Author: John Ajvide LindqvistLet the Right One In

Translator: Ebba Segerberg

My rating: 4.5 of 5

Warning: Mature audience

If you had to define Oskar in one word, you’d probably pick something like “pathetic”. Even he knows it; the other kids at his school definitely know it and take full advantage. Mostly, Oskar keeps to himself, making believe he’s someone with more power, more skill than he really has. Until one night, out at the jungle gym, he meets an intriguing girl by the name of Eli. She’s like no one he’s ever met before: smart, mysterious, making him want to be more than he is. And knowing Eli changes Oskar in ways he never expected. Meanwhile, the entire, well-ordered community is abuzz with horror at some “ritual killer” who’s been going around committing macabre, unexplained murders. And Oskar’s view of the world begins to unravel as he gains suspicions that this ritual murderer is somehow linked to the girl he’s coming to care about and rely upon.

Wow. I have to say that Let the Right One In is a pretty incredible book. First, let me get this out there: this book contains sexually explicit content, attempted rape, pedophilia, alcoholism, drugs, language, violence, murder–it’s solidly an R-rated story, so don’t read it unless you’re an adult and you’re prepared for that. But . . . it was a great story in spite of all that.
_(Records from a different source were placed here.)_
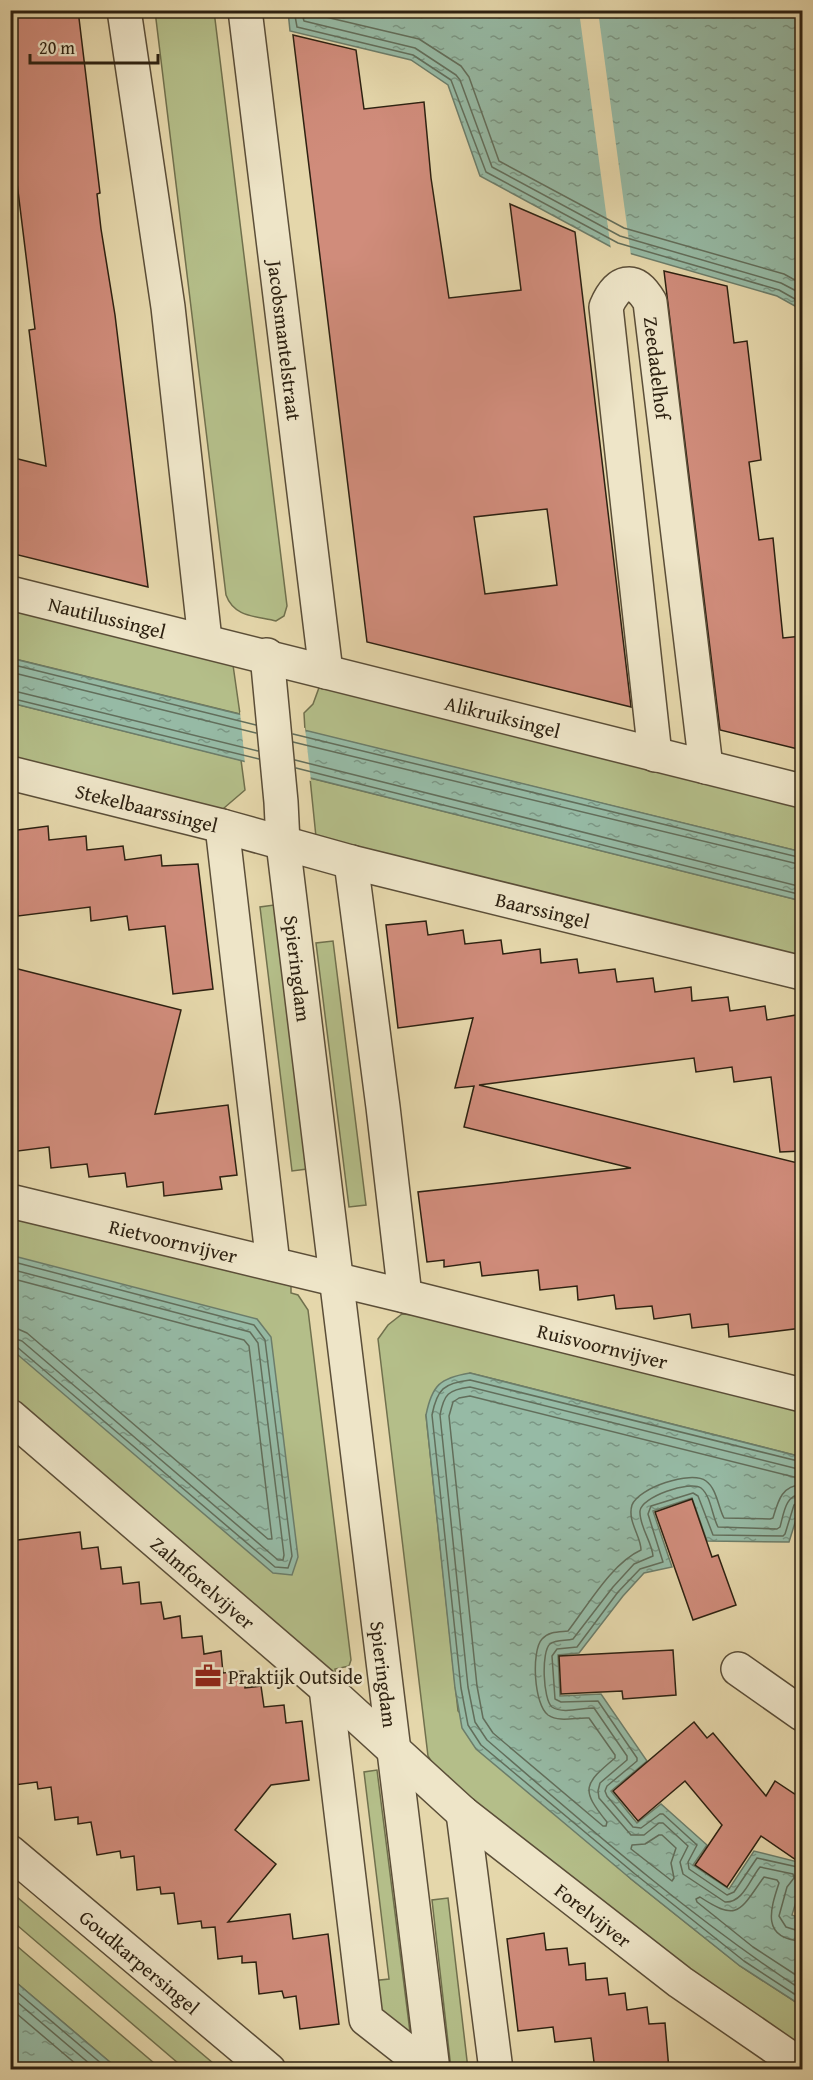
<svg xmlns="http://www.w3.org/2000/svg" width="813" height="2080" font-family="'Gentium Book Plus',serif">
	<style>
		.green { fill: #b4be89; stroke: #70704d; stroke-width: 1.5 }
		.water { fill: url(#water-ripples); stroke: #6c7d6a; stroke-width: 1.5 }
		.pier { fill: #e5d7ab }
		.lines { fill: none; stroke-linecap: round; stroke-linejoin: round }
		.shore { stroke: #626e5b; stroke-width: 1.5 }
		.building { fill: #d08c7b; stroke: #2d2111; stroke-width: 1.5; fill-rule: evenodd }
		.minor-casing { stroke: #5b4e38; stroke-width: 36 }
		.minor { stroke: #eee5c8; stroke-width: 33 }
		.labels { text-anchor: middle; dominant-baseline: central; stroke-width: 5; stroke-linejoin: round; paint-order: stroke }
		.street-label { font-size: 20px; fill: #2d2111; stroke: #eee5c8 }
		.poi-label { font-size: 20px; fill: #2d2111; stroke: #eee5c8; text-anchor: start }
	</style>
	<defs>
		<pattern id="water-ripples" width="26" height="14" patternUnits="userSpaceOnUse" patternTransform="scale(1.5)"><rect width="26" height="14" fill="#96baa5"/><path d="M2 4q2-2 4 0t4 0M15 11q2-2 4 0t4 0" fill="none" stroke="#7b9785"/></pattern>
	</defs>
	<rect width="100%" height="100%" fill="#e5d7ab"/>
	<filter id="stains"><feTurbulence type="fractalNoise" baseFrequency=".00333" numOctaves="4"/><feColorMatrix values="0 0 0 0 .2 0 0 0 0 .09 0 0 0 0 .02 0 0 0 .5 -.17"/></filter>
	<radialGradient id="worn" r=".72"><stop offset=".6" stop-color="#630" stop-opacity="0"/><stop offset="1" stop-color="#630" stop-opacity=".3"/></radialGradient>
	<!-- green -->
	<g class="green">
		<path d="M155,11h59l73,595 -3,10 -8,5c-21,-5 -42,-4 -50,-26z"/>
		<polygon points="10,609 233,665 240,714 11,658"/>
		<polygon points="320,685 802,806 802,852 305,731 304,713 313,704"/>
		<polygon points="11,703 241,760 245,790 217,814 11,763"/>
		<polygon points="310,778 802,901 802,958 316,837"/>
		<polygon points="274,905 307,1169 292,1171 260,907"/>
		<polygon points="333,941 366,1205 349,1207 316,943"/>
		<polygon points="11,1211 291,1281 291,1293 298,1295 308,1310 351,1660 349,1666 335,1669 337,1688 11,1405"/>
		<polygon points="402,1314 425,1316 802,1410 802,1457 470,1373 426,1415 458,1711 631,1879 740,1966 802,2006 802,2053 771,2032 448,1785 448,1776 439,1774 428,1756 378,1339 388,1325"/>
		<polygon points="377,1770 410,2032 399,2031 379,2018 371,1981 389,1979 364,1772"/>
		<polygon points="10,1892 11,1892 220,2069 185,2069 11,1920"/>
		<polygon points="448,1898 468,2069 451,2069 432,1900"/>
		<polygon points="11,1941 161,2069 118,2069 11,1978"/>
	</g>
	<!-- water -->
	<g class="water">
		<polygon points="288,11 802,11 802,310 777,296 615,249 480,176 448,85 411,60 290,31"/>
		<polygon points="10,658 802,852 802,901 11,703"/>
		<polygon points="10,1255 257,1319 271,1337 298,1557 292,1575 273,1573 11,1349"/>
		<path d="M470,1373l332,84v50h-2l-11,35 -82,-1 -15,-43 -39,13 19,56 -28,6 -21,23 -44,57 -21,2 2,41 41,-2 46,67 -36,30 26,32 24,-19 46,41 -14,20 36,24 25,-38 48,12v19l-10,33 10,4v87l-62,-40 -109,-87 -155,-130 -14,-21 -7,-40 -29,-273c6,-30 14,-37 44,-42z"/>
		<polygon points="11,1978 118,2069 11,2069"/>
	</g>
	<!-- pier -->
	<g class="pier">
		<polygon points="579,11 598,11 631,256 611,250"/>
		<polygon points="240,712 305,728 311,781 245,764"/>
	</g>
	<g class="lines">
		<!-- shore -->
		<g class="shore">
			<polyline points="294,10 297,27 413,55 451,80 486,172 618,243 779,290 802,303"/>
			<polyline points="301,10 304,21 415,48 456,75 460,80 492,167 620,236 781,283 802,294"/>
			<polyline points="310,10 313,14 419,39 461,66 469,77 499,161 624,228 784,274 802,284"/>
			<polyline points="10,664 256,725"/>
			<polyline points="10,672 256,733"/>
			<polyline points="10,690 258,751"/>
			<polyline points="10,698 259,759"/>
			<polyline points="293,734 802,858"/>
			<polyline points="293,742 802,865"/>
			<polyline points="295,760 802,887"/>
			<polyline points="296,768 802,895"/>
			<polyline points="10,1261 254,1325 265,1340 292,1556 288,1568 275,1567 17,1347 10,1345"/>
			<polyline points="10,1269 250,1332 258,1343 284,1555 283,1560 278,1560 22,1341 10,1337"/>
			<polyline points="10,1278 244,1340 249,1346 272,1539 268,1539 27,1333 18,1329 10,1328"/>
			<path d="M802,1462l-332,-82c-26,3 -33,9 -38,35l29,273 7,37 13,20 154,129 109,87 58,38"/>
			<path d="M802,1470l-332,-83c-22,3 -26,7 -30,28l28,272 7,35 12,18c101,87 203,177 315,250"/>
			<path d="M802,1479l-332,-83 -11,2 -6,4 -4,14 28,270 6,32 10,15 110,93h3l1,-4c-27,-33 -23,-38 8,-64v-3l-26,-37c-13,-1 -29,5 -41,-3 -14,-10 -17,-64 -6,-76 7,-8 17,-7 26,-8 20,-26 44,-68 73,-81 0,-14 -14,-29 -9,-45 6,-17 59,-35 74,-24 11,8 12,26 18,37l46,1 3,-1c5,-17 9,-33 29,-33"/>
			<path d="M802,1494c-17,1 -18,19 -22,33l-3,2 -59,-2c-6,-11 -7,-31 -17,-39 -11,-8 -60,9 -61,23 -1,15 12,31 13,45l-19,8 -21,23 -40,52c-7,2 -17,0 -23,5 -9,7 -7,56 2,63 10,7 30,1 42,1l33,48v4l-27,23 -2,8 1,7 32,37h13l15,-12h4l25,23 -8,16 3,12 42,28c18,1 25,-23 35,-35l33,7 1,4 -7,9 -8,29 7,11 16,5"/>
			<polyline points="802,1501 794,1505 785,1534 783,1536 713,1535 698,1496 693,1493 651,1506 648,1514 663,1562 640,1569 618,1592 577,1647 557,1649 552,1656 555,1699 561,1702 598,1701 637,1758 637,1761 607,1786 605,1791 607,1796 633,1827 641,1828 660,1814 663,1814 697,1845 688,1862 689,1869 727,1895 734,1892 757,1858 802,1868"/>
			<polygon points="659,1835 662,1835 676,1848 671,1863 674,1878 672,1881 631,1849 632,1845 645,1844"/>
			<path d="M802,1941c-41,-2 -32,-31 -23,-58l-2,-3 -13,-3c-24,33 -25,46 -64,20l-4,2 1,3 56,45 49,32"/>
			<polyline points="10,1986 109,2070"/>
			<polyline points="10,1996 97,2070"/>
			<polyline points="10,2008 83,2070"/>
		</g>
	</g>
	<!-- building -->
	<g class="building">
		<polygon points="10,10 78,10 100,193 97,194 101,229 115,315 148,587 10,553 10,457 46,466 29,330 35,329 10,126"/>
		<path d="M293,35l63,15 8,59 60,-7 7,76 18,120 72,-8 -11,-86 65,28 56,475 -264,-65zM547,509l10,76 -72,9 -11,-77z"/>
		<polygon points="664,271 727,286 734,343 747,341 761,460 749,462 759,540 773,538 783,638 802,636 802,750 720,730"/>
		<polygon points="48,826 49,840 86,836 87,850 123,846 125,860 161,855 162,866 198,864 213,989 173,994 165,926 129,930 127,916 91,921 90,907 18,916 15,888 10,888 10,831"/>
		<polygon points="426,921 428,935 463,930 465,944 501,940 503,954 540,949 541,963 577,959 579,973 615,969 617,982 653,978 655,992 691,987 692,1001 728,997 730,1011 765,1006 767,1020 802,1014 802,1151 780,1152 771,1077 734,1082 732,1067 696,1072 694,1058 479,1085 802,1164 802,1328 729,1337 728,1324 692,1328 690,1314 654,1319 652,1306 616,1309 614,1295 578,1300 577,1286 540,1290 538,1270 482,1276 480,1262 444,1267 444,1260 427,1262 418,1192 631,1168 464,1127 474,1086 455,1088 473,1018 398,1028 386,925"/>
		<polygon points="10,967 181,1010 155,1114 228,1105 237,1175 220,1177 222,1189 164,1196 163,1182 127,1187 125,1173 89,1177 87,1164 51,1168 49,1147 10,1152"/>
		<polygon points="692,1499 712,1557 718,1555 736,1605 693,1620 655,1512"/>
		<polygon points="80,1532 82,1549 98,1547 101,1569 121,1567 123,1584 139,1582 141,1604 161,1602 164,1619 180,1616 182,1638 202,1636 204,1654 221,1651 223,1673 243,1671 245,1688 261,1686 264,1707 284,1705 286,1723 302,1721 309,1780 271,1785 235,1830 276,1864 228,1922 290,1914 293,1939 328,1934 339,2024 300,2029 296,1996 284,1998 282,1991 259,1994 256,1962 242,1963 242,1956 218,1959 215,1927 202,1928 201,1921 178,1924 174,1893 161,1894 160,1887 137,1890 134,1856 121,1858 120,1851 97,1855 91,1822 78,1824 78,1817 55,1820 51,1787 38,1789 37,1782 14,1785 10,1759 10,1541"/>
		<polygon points="673,1650 676,1695 623,1699 622,1691 561,1694 559,1656"/>
		<polygon points="694,1722 707,1738 713,1733 766,1796 775,1781 802,1799 802,1864 761,1836 727,1887 695,1865 722,1825 685,1781 638,1821 613,1791"/>
		<polygon points="544,1933 546,1950 567,1948 569,1965 585,1963 586,1980 607,1978 609,1995 625,1993 627,2010 647,2007 649,2024 665,2023 669,2070 595,2070 591,2038 555,2042 553,2027 518,2031 507,1939"/>
	</g>
	<g class="lines">
		<!-- minor casing -->
		<g class="minor-casing">
			<g id="minor">
				<polyline points="124,10 168,307 205,640"/>
				<path id="s1" d="M245,10l81,662"/>
				<path id="s2" d="M10,593c265,64 528,133 792,198"/>
				<path id="s3" d="M267,655l14,147 2,41 150,1227"/>
				<path id="s4" d="M655,755l-49,-448c11,-26 28,-33 44,-5l56,465"/>
				<path id="s5" d="M10,773l212,53 129,36 451,111"/>
				<polyline points="222,826 273,1264"/>
				<polyline points="351,862 383,1107 405,1296"/>
				<path id="s6" d="M10,1201l395,95 397,99"/>
				<path id="s7" d="M10,1416l316,272 137,125 217,169 122,84"/>
				<polyline points="738,1669 802,1714"/>
				<polyline points="326,1688 366,2019 431,2070"/>
				<polyline points="463,1813 496,2070"/>
				<path id="s8" d="M10,1852l259,218"/>
			</g>
		</g>
		<!-- minor -->
		<use href="#minor" class="minor"/>
	</g>
	<!-- icons -->
	<defs>
		<g id="office-bare" transform="scale(2.07)"><path d="M-6-3h4V-5.5h4V-3h4V5H-6ZM-1-4.5V-3h2v-1.5ZM-6 0V1H6V0Z" fill="#8f2418" stroke="#eee5c8" stroke-width="2.5" paint-order="stroke"/></g>
	</defs>
	<g fill-rule="evenodd">
		<use href="#office-bare" x="208" y="1676"/>
	</g>
	<g class="labels">
		<!-- street labels -->
		<g class="street-label">
			<text stroke="none"><textPath href="#s1" startOffset="333">Jacobsmantelstraat</textPath></text>
			<text stroke="none"><textPath href="#s4" startOffset="580">Zeedadelhof</textPath></text>
			<text stroke="none"><textPath href="#s2" startOffset="100">Nautilussingel</textPath></text>
			<text stroke="none"><textPath href="#s2" startOffset="508">Alikruiksingel</textPath></text>
			<text stroke="none"><textPath href="#s5" startOffset="141">Stekelbaarssingel</textPath></text>
			<text stroke="none"><textPath href="#s5" startOffset="550">Baarssingel</textPath></text>
			<text stroke="none"><textPath href="#s3" startOffset="315">Spieringdam</textPath></text>
			<text stroke="none"><textPath href="#s6" startOffset="168">Rietvoornvijver</textPath></text>
			<text stroke="none"><textPath href="#s6" startOffset="610">Ruisvoornvijver</textPath></text>
			<text stroke="none"><textPath href="#s7" startOffset="255">Zalmforelvijver</textPath></text>
			<text stroke="none"><textPath href="#s3" startOffset="1026">Spieringdam</textPath></text>
			<text stroke="none"><textPath href="#s7" startOffset="768">Forelvijver</textPath></text>
			<text stroke="none"><textPath href="#s8" startOffset="170">Goudkarpersingel</textPath></text>
		</g>
		<!-- poi labels -->
		<g class="poi-label">
			<text x="228" y="1676">Praktijk Outside</text>
		</g>
	</g>
	<!-- margin -->
	<rect width="813" height="2080" fill="none" stroke="#e5d7ab" stroke-width="36"/>
	<rect x="12" y="12" width="789" height="2056" fill="none" stroke="#2d2111" stroke-width="3"/>
	<rect x="18" y="18" width="777" height="2044" fill="none" stroke="#2d2111" stroke-width="1.5"/>
	<!-- scale -->
	<path d="M30 54v9h128v-9" fill="none" stroke="#2d2111" stroke-width="3"/>
	<text x="39" y="54" font-size="18" fill="#2d2111" stroke="#eee5c8" stroke-width="4.5" paint-order="stroke">20 m</text>
	<rect width="100%" height="100%" filter="url(#stains)"/>
	<rect width="100%" height="100%" fill="url(#worn)"/>
</svg>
I have to admit that, for maybe the first chapter, I totally wasn’t sold. I didn’t like the characters, and I really didn’t see where the story was going. But once I pushed past that and got to where things started moving, I was utterly sucked in. The balance of horror and pathos is perfect–a minuscule step to either side, and it would collapse, but as-is, it works beautifully. The pacing is a little slower than I’m used to for a “horror” or “thriller” story; it reminds me more of, say, Stephen King’s writing in that regard, like the build-up in Carrie, for instance. And even though this is a “vampire story”, it totally doesn’t swing into the realms of contemporary vampire writing at all–it holds the classic Dracula mythos while adding its own set of unique details to the blend. This book’s use of multiple different perspectives, while it can get a bit old, actually works quite well, showing the interlinking of various individuals’ stories in the bigger picture to great effect. But I have to admit, the part I was most drawn to was definitely Oskar and Eli’s story, particularly the way these two grew together and grew as individuals after meeting each other. Which isn’t to say their relationship is a goody-goody “be a better person” sort of relationship at all; they’re neither of them great examples of morality. But maybe that is also a part of their draw to the reader. . . . In any case, for those mature readers who enjoy a chilling, detailed story with a bit of a fantasy/horror flair, Let the Right One In would be an excellent choice to try.